- Material for the task -
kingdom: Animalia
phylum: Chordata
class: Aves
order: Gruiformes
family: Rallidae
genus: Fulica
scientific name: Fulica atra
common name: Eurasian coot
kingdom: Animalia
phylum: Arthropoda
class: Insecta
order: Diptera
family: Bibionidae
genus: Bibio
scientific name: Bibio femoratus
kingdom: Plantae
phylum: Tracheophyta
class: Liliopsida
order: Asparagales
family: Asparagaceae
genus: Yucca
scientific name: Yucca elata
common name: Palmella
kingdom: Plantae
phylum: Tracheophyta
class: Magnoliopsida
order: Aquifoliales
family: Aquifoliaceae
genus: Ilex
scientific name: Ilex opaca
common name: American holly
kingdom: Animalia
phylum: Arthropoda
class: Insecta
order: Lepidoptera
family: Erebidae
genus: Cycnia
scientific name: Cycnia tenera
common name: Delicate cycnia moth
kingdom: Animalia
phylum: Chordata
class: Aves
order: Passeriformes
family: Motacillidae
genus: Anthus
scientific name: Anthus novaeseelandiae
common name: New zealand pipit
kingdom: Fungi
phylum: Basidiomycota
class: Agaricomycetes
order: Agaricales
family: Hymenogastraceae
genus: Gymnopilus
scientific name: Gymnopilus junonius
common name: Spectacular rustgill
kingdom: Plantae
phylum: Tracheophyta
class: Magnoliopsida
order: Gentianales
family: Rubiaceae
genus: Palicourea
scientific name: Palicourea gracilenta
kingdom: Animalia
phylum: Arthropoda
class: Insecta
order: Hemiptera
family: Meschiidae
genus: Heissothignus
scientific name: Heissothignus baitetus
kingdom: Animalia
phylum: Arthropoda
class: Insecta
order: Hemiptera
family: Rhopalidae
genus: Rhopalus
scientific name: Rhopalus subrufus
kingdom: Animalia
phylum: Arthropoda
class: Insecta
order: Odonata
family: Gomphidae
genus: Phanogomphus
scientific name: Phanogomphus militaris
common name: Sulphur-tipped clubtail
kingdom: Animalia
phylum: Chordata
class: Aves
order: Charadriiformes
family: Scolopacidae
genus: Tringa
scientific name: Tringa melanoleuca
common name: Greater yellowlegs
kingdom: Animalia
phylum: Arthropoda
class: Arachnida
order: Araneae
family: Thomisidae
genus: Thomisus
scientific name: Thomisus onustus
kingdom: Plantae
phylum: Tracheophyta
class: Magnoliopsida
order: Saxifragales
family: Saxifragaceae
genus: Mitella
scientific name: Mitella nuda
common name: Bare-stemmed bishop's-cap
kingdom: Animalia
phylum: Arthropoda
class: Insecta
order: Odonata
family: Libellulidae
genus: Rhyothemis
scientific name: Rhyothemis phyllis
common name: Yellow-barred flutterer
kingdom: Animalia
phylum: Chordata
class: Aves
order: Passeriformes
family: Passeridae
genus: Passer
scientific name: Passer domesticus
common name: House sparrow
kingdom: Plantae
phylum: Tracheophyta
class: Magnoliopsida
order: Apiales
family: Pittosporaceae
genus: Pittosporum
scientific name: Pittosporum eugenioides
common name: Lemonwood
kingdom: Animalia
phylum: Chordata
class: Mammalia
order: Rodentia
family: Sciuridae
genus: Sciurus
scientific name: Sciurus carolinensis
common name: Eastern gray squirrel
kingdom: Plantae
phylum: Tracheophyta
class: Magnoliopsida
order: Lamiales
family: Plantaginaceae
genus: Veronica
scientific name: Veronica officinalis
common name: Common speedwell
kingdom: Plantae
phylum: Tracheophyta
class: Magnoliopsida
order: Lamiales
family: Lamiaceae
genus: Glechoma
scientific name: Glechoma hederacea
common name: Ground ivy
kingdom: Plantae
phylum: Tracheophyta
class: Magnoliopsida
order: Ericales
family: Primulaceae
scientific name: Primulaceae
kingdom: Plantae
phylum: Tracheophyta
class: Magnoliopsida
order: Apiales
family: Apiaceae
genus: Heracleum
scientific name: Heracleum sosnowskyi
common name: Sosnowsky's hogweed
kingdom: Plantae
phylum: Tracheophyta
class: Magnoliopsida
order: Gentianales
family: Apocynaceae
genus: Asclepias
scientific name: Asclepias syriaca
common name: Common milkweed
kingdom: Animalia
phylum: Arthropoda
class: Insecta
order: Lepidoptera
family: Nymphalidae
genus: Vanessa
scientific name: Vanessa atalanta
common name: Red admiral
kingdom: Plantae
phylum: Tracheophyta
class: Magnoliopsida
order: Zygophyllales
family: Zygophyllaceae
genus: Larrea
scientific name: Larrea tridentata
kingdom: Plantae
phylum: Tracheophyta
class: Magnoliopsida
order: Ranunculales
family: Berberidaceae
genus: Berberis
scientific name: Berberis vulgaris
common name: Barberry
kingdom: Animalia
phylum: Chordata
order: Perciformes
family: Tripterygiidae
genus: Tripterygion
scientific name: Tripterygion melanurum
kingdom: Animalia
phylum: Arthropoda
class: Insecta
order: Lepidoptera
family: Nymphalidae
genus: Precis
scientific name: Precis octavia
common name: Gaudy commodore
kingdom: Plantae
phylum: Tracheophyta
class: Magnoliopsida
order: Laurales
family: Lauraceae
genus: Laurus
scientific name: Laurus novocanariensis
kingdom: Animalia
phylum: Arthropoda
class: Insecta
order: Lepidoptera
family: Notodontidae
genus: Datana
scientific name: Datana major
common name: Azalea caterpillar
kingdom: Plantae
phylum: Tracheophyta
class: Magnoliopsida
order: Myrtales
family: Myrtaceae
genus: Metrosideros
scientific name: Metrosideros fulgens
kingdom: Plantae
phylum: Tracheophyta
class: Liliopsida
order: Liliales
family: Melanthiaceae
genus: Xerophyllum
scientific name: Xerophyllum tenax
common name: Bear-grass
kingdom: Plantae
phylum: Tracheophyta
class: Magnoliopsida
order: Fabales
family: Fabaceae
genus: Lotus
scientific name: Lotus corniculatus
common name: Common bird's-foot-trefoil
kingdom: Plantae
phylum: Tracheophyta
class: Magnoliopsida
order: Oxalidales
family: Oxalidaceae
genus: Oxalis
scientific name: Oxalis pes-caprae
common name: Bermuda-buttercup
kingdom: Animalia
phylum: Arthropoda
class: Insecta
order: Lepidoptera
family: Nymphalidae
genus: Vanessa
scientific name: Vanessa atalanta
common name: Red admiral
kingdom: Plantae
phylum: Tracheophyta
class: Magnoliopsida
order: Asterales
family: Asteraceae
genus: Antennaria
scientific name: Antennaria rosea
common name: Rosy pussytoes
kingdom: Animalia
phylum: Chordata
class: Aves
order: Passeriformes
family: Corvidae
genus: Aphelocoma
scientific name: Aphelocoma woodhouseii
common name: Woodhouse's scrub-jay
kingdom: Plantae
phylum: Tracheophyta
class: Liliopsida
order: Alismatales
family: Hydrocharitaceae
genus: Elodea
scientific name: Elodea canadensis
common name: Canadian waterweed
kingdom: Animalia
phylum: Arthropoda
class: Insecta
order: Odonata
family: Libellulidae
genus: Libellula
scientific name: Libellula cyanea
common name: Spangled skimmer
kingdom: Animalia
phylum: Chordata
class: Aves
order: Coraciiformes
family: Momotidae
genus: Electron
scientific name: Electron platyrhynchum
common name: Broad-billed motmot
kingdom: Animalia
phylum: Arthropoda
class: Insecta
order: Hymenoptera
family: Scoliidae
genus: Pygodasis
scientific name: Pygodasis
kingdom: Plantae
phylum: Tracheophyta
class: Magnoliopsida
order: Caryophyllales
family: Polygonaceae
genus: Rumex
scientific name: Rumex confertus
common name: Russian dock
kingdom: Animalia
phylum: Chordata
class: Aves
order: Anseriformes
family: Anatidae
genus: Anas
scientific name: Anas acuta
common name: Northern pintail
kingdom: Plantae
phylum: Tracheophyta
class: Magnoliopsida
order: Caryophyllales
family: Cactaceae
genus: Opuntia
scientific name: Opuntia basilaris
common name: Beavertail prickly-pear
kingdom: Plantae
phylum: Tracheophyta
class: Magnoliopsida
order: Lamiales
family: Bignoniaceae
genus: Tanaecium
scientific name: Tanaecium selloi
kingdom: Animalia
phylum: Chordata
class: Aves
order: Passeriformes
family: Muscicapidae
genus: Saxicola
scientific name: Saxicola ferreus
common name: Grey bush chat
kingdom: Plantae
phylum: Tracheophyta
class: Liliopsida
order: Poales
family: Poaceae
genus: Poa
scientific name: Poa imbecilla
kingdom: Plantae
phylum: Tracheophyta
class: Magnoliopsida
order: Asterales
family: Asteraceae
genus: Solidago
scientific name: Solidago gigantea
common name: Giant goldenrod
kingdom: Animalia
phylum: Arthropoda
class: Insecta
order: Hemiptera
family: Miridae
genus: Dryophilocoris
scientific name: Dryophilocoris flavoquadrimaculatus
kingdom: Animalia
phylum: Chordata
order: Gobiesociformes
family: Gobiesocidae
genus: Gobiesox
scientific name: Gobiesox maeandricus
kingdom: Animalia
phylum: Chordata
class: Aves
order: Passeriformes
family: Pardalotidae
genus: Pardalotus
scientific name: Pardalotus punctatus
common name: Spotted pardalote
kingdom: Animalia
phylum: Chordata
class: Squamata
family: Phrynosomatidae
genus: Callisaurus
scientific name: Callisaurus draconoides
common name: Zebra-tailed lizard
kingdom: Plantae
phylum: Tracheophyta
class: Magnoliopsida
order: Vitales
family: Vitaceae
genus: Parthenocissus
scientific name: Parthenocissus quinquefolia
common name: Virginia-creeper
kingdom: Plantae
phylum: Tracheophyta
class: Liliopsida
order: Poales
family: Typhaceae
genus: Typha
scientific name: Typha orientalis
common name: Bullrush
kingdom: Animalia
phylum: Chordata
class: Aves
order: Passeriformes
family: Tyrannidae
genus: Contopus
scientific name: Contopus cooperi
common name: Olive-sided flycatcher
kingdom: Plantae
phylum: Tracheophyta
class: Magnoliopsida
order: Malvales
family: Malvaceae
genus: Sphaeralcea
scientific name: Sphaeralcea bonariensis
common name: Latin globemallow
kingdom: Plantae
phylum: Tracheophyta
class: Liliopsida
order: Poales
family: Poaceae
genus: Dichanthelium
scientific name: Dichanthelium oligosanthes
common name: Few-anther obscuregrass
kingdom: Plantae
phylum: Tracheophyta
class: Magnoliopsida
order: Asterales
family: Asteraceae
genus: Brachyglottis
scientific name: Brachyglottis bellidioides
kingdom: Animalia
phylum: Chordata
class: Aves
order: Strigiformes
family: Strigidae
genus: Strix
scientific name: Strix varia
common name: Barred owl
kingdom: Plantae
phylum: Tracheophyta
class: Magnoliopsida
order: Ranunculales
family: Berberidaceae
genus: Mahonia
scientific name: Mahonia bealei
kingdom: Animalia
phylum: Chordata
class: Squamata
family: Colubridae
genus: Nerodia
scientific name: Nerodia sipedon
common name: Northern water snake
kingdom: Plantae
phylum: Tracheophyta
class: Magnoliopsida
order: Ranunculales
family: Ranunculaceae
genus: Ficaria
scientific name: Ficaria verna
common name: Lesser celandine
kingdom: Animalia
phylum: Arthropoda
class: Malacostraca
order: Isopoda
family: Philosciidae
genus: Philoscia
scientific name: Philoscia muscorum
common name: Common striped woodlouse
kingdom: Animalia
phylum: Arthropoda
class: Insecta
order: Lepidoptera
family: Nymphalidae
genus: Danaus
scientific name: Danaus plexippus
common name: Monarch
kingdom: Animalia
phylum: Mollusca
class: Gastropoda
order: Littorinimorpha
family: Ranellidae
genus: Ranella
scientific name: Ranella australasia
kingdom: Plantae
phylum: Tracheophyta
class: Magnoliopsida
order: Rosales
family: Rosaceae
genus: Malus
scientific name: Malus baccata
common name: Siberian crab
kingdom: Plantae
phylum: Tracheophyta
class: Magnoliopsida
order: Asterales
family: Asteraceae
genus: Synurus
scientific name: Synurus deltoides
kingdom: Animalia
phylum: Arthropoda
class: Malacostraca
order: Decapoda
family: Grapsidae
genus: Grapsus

- Description of the task -
Please write out everything from the start of the entries above down to the line containing "order: Asparagales", including that line, copying each one unchanged.

- Response to this task -
kingdom: Animalia
phylum: Chordata
class: Aves
order: Gruiformes
family: Rallidae
genus: Fulica
scientific name: Fulica atra
common name: Eurasian coot
kingdom: Animalia
phylum: Arthropoda
class: Insecta
order: Diptera
family: Bibionidae
genus: Bibio
scientific name: Bibio femoratus
kingdom: Plantae
phylum: Tracheophyta
class: Liliopsida
order: Asparagales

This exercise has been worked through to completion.